[Task prompt] Copy the lines from the very top down through the one containing "List each element's", switching "bounding box" to "enclosing rectangle" and changing nothing else.

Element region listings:
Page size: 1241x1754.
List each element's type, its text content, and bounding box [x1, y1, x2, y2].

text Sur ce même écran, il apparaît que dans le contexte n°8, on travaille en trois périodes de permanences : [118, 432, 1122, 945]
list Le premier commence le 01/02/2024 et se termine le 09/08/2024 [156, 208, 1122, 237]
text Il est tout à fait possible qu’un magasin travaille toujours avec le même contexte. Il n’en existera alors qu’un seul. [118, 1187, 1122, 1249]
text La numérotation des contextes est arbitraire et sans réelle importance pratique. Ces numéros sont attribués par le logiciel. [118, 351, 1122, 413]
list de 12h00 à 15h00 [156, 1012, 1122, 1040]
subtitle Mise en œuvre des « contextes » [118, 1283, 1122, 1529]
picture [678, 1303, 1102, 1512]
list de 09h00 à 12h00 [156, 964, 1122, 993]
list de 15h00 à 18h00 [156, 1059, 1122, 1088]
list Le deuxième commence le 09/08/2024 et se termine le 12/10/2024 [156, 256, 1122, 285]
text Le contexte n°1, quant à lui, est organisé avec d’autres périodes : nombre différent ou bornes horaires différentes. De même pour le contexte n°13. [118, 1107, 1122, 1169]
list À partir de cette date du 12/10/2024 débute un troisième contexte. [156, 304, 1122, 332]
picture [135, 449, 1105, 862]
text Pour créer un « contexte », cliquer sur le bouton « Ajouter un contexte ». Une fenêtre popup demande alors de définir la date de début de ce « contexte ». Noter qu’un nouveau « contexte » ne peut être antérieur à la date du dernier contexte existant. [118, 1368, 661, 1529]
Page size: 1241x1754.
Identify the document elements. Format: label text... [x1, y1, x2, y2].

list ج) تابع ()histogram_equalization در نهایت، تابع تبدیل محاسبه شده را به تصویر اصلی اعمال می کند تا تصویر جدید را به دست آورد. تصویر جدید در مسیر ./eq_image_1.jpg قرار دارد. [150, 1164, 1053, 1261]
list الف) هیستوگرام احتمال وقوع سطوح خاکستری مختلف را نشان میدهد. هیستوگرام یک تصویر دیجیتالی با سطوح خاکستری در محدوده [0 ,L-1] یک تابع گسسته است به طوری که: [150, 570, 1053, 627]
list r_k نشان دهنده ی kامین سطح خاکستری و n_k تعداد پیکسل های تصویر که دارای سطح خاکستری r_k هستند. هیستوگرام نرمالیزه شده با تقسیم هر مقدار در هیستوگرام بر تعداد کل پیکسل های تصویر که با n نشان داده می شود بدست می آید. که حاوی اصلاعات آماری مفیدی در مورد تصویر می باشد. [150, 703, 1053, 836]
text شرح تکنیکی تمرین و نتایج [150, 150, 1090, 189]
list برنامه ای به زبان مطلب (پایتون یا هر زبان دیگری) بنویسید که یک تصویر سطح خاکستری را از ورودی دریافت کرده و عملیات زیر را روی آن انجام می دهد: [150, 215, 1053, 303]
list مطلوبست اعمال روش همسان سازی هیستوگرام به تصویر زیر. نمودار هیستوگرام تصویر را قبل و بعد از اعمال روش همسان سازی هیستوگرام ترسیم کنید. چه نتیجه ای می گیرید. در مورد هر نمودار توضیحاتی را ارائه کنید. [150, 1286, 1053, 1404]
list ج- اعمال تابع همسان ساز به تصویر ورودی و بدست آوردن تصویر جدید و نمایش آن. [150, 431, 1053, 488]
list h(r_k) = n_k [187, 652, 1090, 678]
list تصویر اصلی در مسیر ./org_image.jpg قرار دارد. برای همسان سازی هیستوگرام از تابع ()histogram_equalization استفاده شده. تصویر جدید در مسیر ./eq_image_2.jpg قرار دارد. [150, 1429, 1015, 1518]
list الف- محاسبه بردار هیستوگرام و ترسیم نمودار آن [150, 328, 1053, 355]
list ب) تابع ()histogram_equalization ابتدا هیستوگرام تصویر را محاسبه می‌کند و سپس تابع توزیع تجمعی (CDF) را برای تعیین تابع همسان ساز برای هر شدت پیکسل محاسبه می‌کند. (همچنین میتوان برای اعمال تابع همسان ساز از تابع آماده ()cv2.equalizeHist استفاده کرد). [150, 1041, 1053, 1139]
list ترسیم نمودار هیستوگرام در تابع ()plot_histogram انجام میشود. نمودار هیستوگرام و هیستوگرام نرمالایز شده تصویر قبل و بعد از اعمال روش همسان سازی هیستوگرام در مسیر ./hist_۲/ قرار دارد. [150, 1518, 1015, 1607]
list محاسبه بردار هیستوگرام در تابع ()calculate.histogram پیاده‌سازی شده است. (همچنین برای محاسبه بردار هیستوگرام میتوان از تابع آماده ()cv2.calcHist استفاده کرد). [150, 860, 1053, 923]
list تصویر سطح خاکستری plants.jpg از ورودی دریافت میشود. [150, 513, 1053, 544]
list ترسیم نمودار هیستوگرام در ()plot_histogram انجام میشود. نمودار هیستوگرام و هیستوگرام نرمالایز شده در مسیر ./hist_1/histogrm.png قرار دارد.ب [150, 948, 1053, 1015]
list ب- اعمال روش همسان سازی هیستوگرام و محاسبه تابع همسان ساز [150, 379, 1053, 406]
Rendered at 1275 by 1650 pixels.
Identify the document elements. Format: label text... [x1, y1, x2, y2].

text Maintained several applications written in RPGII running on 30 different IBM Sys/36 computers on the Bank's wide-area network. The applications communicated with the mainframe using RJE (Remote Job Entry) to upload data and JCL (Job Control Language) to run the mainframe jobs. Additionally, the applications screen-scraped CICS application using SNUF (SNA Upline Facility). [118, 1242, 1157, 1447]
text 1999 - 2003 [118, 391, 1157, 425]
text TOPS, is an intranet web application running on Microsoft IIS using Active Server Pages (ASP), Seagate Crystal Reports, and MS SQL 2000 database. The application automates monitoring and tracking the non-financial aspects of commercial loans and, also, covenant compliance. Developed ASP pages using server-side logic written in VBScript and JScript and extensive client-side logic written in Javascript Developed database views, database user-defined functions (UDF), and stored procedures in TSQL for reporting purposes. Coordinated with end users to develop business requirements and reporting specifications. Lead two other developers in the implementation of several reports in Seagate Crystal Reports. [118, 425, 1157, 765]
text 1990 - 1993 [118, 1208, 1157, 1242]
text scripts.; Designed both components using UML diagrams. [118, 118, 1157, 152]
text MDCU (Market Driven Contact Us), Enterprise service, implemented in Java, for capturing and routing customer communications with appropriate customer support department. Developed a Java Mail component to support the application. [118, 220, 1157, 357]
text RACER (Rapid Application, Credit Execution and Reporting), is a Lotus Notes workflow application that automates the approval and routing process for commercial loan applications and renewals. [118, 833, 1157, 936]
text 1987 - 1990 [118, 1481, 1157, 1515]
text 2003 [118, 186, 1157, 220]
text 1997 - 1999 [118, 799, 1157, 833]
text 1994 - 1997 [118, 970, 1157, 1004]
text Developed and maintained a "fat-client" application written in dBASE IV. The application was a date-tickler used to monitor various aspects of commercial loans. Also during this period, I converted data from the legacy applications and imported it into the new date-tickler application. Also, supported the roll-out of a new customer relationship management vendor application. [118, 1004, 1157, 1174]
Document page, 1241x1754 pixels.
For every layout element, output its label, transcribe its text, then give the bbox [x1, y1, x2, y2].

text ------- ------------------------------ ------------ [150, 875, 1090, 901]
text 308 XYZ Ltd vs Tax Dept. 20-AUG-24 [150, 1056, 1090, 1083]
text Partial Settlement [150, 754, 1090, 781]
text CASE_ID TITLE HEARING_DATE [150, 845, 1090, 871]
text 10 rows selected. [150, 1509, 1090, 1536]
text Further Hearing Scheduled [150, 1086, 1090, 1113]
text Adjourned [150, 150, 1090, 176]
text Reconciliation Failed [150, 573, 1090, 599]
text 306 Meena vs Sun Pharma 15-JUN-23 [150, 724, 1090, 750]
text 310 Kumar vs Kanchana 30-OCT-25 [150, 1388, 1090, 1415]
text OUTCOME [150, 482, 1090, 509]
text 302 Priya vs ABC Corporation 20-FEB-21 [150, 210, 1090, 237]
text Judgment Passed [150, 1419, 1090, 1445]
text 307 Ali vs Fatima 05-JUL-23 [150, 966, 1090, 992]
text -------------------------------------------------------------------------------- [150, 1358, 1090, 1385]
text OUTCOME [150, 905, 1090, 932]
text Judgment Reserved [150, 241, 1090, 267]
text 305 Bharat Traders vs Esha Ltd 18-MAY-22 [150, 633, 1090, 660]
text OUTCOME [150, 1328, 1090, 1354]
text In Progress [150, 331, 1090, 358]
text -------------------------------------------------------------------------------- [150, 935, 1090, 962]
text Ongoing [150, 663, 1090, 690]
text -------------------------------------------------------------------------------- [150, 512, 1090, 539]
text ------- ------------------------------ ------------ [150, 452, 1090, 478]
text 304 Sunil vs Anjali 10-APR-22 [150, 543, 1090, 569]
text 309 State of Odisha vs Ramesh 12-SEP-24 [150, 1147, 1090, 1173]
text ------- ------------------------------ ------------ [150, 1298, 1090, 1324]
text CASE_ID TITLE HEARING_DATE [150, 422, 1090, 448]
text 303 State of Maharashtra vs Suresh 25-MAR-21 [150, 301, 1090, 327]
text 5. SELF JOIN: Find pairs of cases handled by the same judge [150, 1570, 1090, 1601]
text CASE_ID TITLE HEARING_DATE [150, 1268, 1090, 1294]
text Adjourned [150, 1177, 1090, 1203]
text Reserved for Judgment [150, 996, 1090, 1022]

[Answer to this problem]
Page size: 1241x1754.
List each element's type, its text content, and enclosing rectangle [x1, y1, x2, y2].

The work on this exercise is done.